Edit the lines from the one holding "state / province: Tachira" through the one holding "determined by: Almeda, F.; Penneys, D. S.", both included, replacing "catalogue / barcode" with "catalog number" and leaving all else the same. Return only those lines.

★ ★ ★ ★ ★

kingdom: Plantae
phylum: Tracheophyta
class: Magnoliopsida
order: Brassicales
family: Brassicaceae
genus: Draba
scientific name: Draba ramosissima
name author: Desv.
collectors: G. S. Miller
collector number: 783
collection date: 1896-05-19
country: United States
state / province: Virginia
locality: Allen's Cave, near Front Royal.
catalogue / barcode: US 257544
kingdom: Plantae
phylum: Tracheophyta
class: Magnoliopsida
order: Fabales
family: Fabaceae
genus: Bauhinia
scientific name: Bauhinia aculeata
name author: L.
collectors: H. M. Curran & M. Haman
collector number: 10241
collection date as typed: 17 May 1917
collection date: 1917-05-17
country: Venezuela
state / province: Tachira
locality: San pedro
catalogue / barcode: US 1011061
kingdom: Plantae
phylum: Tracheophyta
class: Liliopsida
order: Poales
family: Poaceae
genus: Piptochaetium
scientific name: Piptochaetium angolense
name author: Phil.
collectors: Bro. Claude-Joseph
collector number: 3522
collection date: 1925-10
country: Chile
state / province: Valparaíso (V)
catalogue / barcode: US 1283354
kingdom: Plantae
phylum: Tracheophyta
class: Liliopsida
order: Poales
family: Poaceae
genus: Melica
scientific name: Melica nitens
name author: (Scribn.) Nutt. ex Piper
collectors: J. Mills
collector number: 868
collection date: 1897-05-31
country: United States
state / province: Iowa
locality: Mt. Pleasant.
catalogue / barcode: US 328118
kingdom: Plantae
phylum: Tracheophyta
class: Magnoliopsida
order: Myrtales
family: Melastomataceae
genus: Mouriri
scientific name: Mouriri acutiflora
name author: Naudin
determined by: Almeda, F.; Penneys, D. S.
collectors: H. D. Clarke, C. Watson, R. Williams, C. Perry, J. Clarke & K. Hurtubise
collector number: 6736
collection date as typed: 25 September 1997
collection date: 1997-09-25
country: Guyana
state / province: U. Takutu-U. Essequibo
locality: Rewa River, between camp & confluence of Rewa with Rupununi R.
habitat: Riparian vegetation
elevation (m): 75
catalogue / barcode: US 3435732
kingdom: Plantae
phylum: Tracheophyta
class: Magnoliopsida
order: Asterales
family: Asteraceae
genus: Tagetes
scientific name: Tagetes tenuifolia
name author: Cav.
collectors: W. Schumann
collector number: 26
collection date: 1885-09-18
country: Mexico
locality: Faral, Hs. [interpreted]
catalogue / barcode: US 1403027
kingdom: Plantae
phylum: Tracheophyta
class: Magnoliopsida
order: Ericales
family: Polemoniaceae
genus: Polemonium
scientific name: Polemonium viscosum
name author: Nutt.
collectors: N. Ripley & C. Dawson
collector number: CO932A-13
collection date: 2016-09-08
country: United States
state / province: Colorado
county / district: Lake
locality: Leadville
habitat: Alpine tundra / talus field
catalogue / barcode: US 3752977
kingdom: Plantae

★ ★ ★ ★ ★

▶ _Output of the exercise_
state / province: Tachira
locality: San pedro
catalog number: US 1011061
kingdom: Plantae
phylum: Tracheophyta
class: Liliopsida
order: Poales
family: Poaceae
genus: Piptochaetium
scientific name: Piptochaetium angolense
name author: Phil.
collectors: Bro. Claude-Joseph
collector number: 3522
collection date: 1925-10
country: Chile
state / province: Valparaíso (V)
catalog number: US 1283354
kingdom: Plantae
phylum: Tracheophyta
class: Liliopsida
order: Poales
family: Poaceae
genus: Melica
scientific name: Melica nitens
name author: (Scribn.) Nutt. ex Piper
collectors: J. Mills
collector number: 868
collection date: 1897-05-31
country: United States
state / province: Iowa
locality: Mt. Pleasant.
catalog number: US 328118
kingdom: Plantae
phylum: Tracheophyta
class: Magnoliopsida
order: Myrtales
family: Melastomataceae
genus: Mouriri
scientific name: Mouriri acutiflora
name author: Naudin
determined by: Almeda, F.; Penneys, D. S.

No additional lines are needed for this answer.